People travel to wonder at the height of
mountains, at the huge waves of the sea,
at the long courses of rivers, at the vast
compass of the ocean, at the circular
motion of the stars; and they pass by
themselves without wondering.
St. Augustine
I have always been a scientist at heart. As a teenager, I delighted in learning how the world works—how sound travels through the air, why metals expand when heated, why bleaches bleach, why acids burn, how plants know when to bloom, how we see color, why a lens bends light, how spinning tops keep their balance, why snowflakes are six-pointed stars, and why the sky is blue.
The more I discovered, the more fascinated I became. At sixteen I was devouring Einstein and marveling at the paradoxical world of quantum physics. I delved into different theories of how the universe began, and pondered the mysteries of space and time. I had a passion for knowing, an insatiable curiosity about the laws and principles that governed the world.

----------

#### [Exercise 1]
Answer these questions about the extract on wonder, each on its own line:
(a) Who is credited with the opening quotation?
(b) According to the quotation, what do people pass by without wondering?
(c) At what age was the writer reading Einstein?
#### [Exercise 2]
Write the next part of the extract on wonder, picking up after its final sentence.

----------

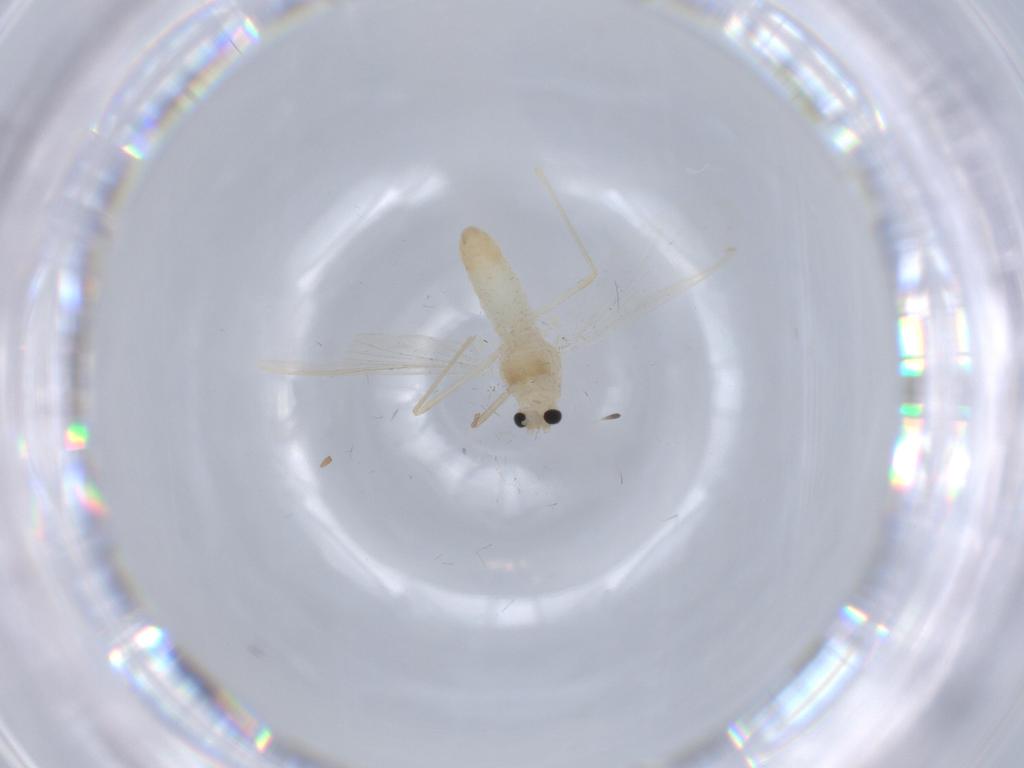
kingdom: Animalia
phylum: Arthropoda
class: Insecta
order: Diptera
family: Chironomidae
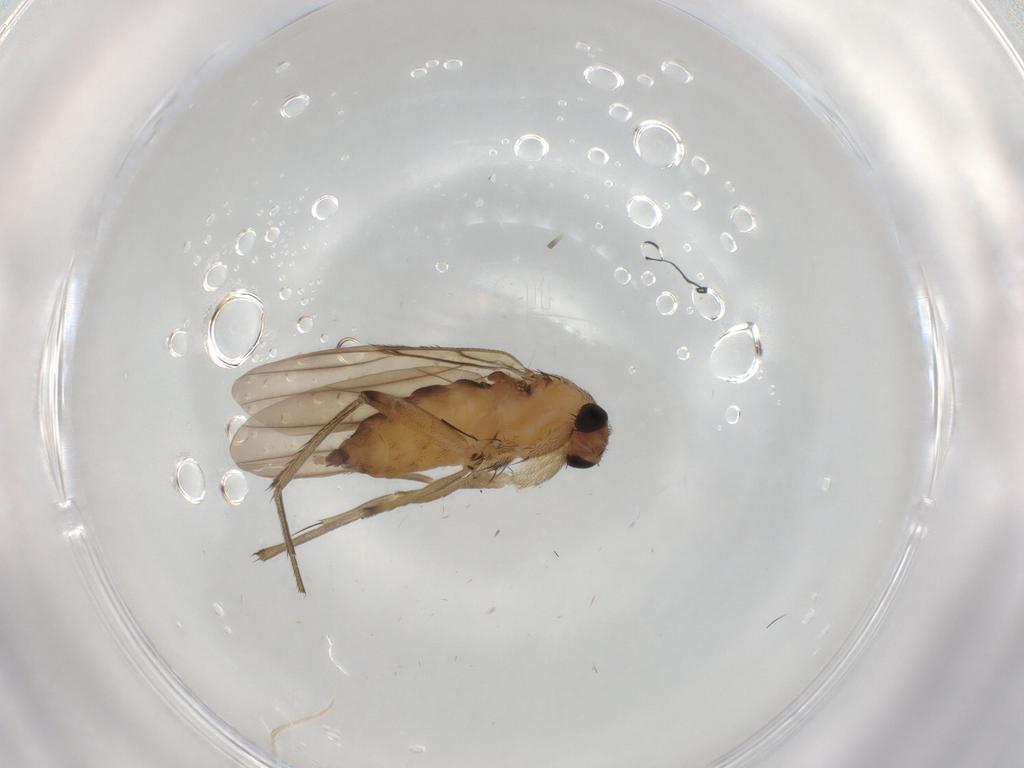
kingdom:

----------

#### [Exercise result 1]
(a) St. Augustine
(b) Themselves
(c) Sixteen

#### [Exercise result 2]
I was equally intrigued by mathematics, sometimes called “the queen and servant” of science. Whether it was the swing of a pendulum, the vibrations of an atom, or the path of an arrow shot into the wind, every physical process had an underlying mathematical expression. The premises of mathematics were so basic, so obvious, so simple, yet from them unfolded rules governing the most complex of phenomena. I remember the exhilaration I felt upon discovering how the same basic equation—one of the simplest and most elegant of all mathematical equations—governs the propagation of light, the vibrations of a violin string, the coiling of a spiral, and the orbits of the planets.
Image
Matter has reached the point of beginning to know itself. . . . [Man is] a star’s way of knowing about stars.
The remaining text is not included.